Récemment, le participant clé de l’écosystème Solana, Backpack, a connu de fortes fluctuations de l’opinion publique suite à l’émission et à la distribution par airdrop de son jeton natif BP. Entre la narration généreuse de « 25 % sans distribution interne » et la réalité où certains comptes utilisateurs sont considérés comme des « sorcières » et ne peuvent pas recevoir de récompenses suffisantes, le projet fait face à une épreuve de confiance.
L’équipe de Backpack a rapidement répondu à la controverse, annonçant l’ouverture d’une voie de recours et lançant un programme de rachat de jetons sur le marché secondaire pour compenser les utilisateurs affectés. Ces événements ne sont pas seulement une gestion de crise pour un seul projet, mais reflètent aussi la tension profonde dans l’industrie crypto entre « distribution équitable » et « mécanisme anti-sorcières ».
Changement structurel : du « blocage technique » à la transition vers une « flexibilité réglementaire »
Autrefois, les projets crypto appliquaient une stratégie anti-sorcières en suivant une doctrine technique stricte. Lorsqu’un algorithme identifiait une adresse comme sorcière, les utilisateurs n’avaient presque aucun recours, ce qui entraînait la fausse identification de nombreux vrais utilisateurs en raison de leurs habitudes (par exemple, partage de IP domestique ou connexion multi-appareils). La réponse de Backpack marque un changement structurel, car c’est la première fois qu’il admet publiquement le conflit culturel entre « limites de conformité » et « habitudes utilisateur ». Le projet a clairement indiqué que, en raison de l’application stricte du standard « un utilisateur, un compte », certains utilisateurs chinois ont été fortement impactés. La transition d’un jugement algorithmique rigide vers la mise en place d’un « critère 3 » pour les recours manuels offre une nouvelle norme pour gérer les controverses d’airdrop : la conformité doit être maintenue, mais la protection des intérêts des utilisateurs nécessite également un mécanisme de « patch ».

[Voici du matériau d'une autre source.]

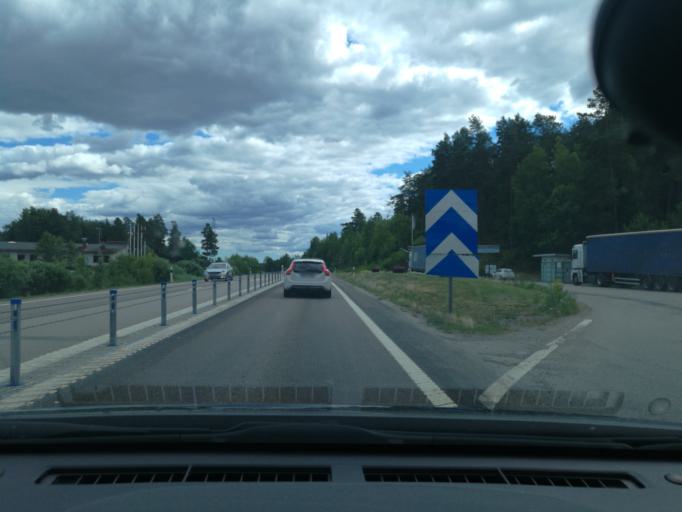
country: SE
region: OEstergoetland
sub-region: Soderkopings Kommun
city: Soederkoeping
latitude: 58.4973
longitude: 16.3016
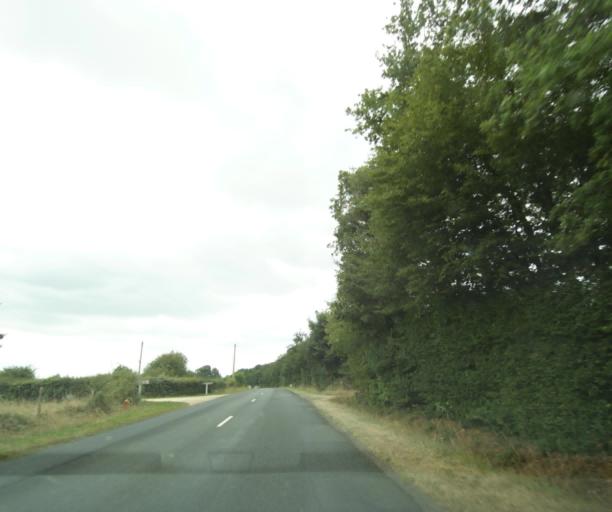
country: FR
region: Pays de la Loire
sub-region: Departement de la Sarthe
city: Precigne
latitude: 47.7939
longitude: -0.3208
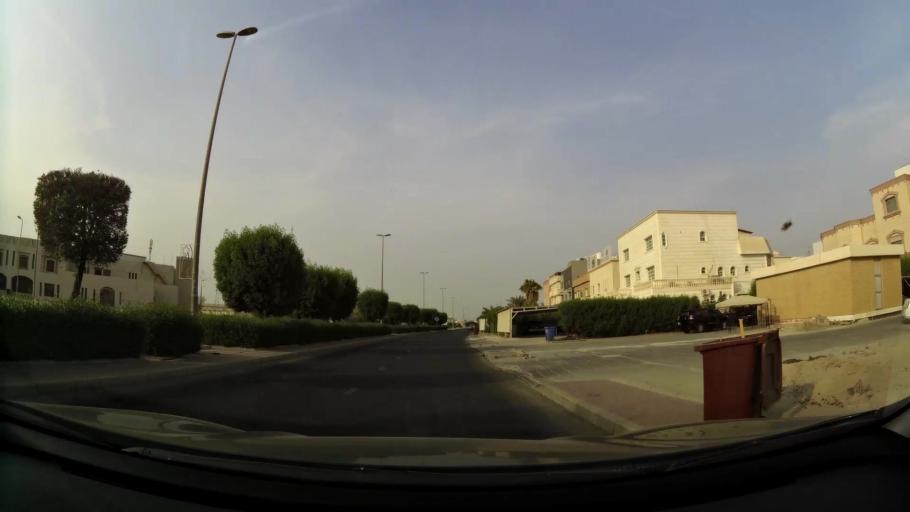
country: KW
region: Mubarak al Kabir
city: Mubarak al Kabir
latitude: 29.1868
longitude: 48.0803
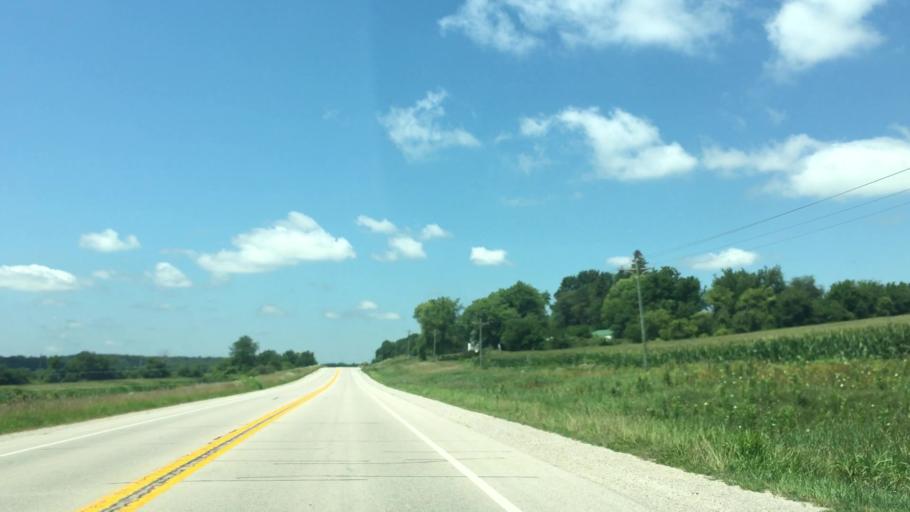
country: US
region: Iowa
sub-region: Johnson County
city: Tiffin
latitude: 41.7150
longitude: -91.7175
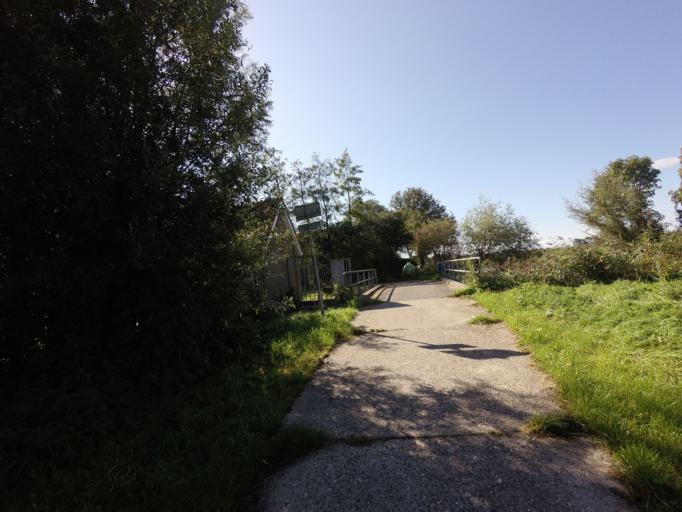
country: NL
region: Friesland
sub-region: Gemeente Leeuwarden
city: Wirdum
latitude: 53.1570
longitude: 5.7657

Mécanisme moteur : comment le modèle économique du jeton influence la gouvernance
Pour comprendre la cause profonde de cette controverse, il faut revenir à la structure économique du BP. Les données montrent que l’offre totale est de 1 milliard de jetons, dont 25 % (250 millions) ont été distribués par airdrop lors du TGE, sans allocation interne au projet ou aux investisseurs. Les 75 % restants sont conçus pour un déblocage à long terme : 37,5 % liés à des jalons de développement de l’entreprise, 37,5 % bloqués jusqu’à une éventuelle IPO. Cette distribution initiale fortement orientée vers la communauté signifie que la répartition des jetons est très dispersée et sensible. Toute controverse sur la « justice » peut directement éroder la confiance de la communauté dans la vision à long terme du projet. Ainsi, lorsque la « fausse identification de sorcière » provoque une crise d’opinion, le projet doit rapidement restaurer la confiance par des moyens concrets comme le rachat, afin de maintenir la base économique de la narration de « propriété utilisateur ».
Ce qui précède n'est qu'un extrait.